### DATA TO USE
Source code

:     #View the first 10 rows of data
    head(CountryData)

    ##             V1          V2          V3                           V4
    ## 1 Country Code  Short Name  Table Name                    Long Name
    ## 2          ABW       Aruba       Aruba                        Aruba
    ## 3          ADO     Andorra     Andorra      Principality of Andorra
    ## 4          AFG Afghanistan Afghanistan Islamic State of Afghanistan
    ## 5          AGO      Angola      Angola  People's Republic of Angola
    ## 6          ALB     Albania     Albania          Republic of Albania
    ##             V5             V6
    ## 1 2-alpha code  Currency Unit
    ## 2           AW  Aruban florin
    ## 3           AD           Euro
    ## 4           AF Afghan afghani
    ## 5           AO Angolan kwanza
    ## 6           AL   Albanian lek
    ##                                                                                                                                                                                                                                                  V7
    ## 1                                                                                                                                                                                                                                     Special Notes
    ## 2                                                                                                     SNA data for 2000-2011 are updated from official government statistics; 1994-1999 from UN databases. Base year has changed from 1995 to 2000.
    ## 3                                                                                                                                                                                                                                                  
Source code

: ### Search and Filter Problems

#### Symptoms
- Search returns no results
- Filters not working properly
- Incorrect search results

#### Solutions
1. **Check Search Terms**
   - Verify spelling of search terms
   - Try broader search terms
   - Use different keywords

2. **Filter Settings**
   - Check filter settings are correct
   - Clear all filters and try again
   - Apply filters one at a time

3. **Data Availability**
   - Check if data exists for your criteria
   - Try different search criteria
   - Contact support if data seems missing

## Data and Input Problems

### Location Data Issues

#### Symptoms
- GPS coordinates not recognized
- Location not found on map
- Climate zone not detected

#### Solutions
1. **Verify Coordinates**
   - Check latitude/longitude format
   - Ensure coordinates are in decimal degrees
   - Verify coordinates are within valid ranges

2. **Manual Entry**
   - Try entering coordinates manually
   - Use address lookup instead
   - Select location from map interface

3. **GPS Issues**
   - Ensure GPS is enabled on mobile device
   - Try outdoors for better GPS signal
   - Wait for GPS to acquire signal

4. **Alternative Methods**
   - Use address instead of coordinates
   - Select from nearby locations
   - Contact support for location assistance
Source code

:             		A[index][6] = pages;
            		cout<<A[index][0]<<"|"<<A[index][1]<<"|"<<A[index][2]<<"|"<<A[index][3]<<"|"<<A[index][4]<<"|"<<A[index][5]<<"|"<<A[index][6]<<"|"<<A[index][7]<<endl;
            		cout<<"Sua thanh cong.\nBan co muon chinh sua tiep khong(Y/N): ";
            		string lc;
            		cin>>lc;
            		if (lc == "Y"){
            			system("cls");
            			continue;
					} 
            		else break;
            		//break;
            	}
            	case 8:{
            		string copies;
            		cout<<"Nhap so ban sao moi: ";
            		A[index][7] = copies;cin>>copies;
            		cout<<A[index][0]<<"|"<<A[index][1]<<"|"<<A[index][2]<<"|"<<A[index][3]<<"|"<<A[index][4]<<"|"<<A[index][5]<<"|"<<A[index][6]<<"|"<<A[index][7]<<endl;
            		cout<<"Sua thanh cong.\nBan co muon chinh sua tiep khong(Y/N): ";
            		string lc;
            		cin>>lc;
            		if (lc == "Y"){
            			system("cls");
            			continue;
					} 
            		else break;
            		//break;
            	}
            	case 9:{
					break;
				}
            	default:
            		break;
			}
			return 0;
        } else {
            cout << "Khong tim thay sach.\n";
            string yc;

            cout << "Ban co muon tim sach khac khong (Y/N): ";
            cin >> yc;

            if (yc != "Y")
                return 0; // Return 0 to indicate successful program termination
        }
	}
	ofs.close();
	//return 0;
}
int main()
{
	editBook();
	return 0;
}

### WORK TO BE COMPLETED
From the first line of the data above through the line containing "Republic of Angola", repeat each line exactly, and add nothing.

### RESULT BELOW
Source code

:     #View the first 10 rows of data
    head(CountryData)

    ##             V1          V2          V3                           V4
    ## 1 Country Code  Short Name  Table Name                    Long Name
    ## 2          ABW       Aruba       Aruba                        Aruba
    ## 3          ADO     Andorra     Andorra      Principality of Andorra
    ## 4          AFG Afghanistan Afghanistan Islamic State of Afghanistan
    ## 5          AGO      Angola      Angola  People's Republic of Angola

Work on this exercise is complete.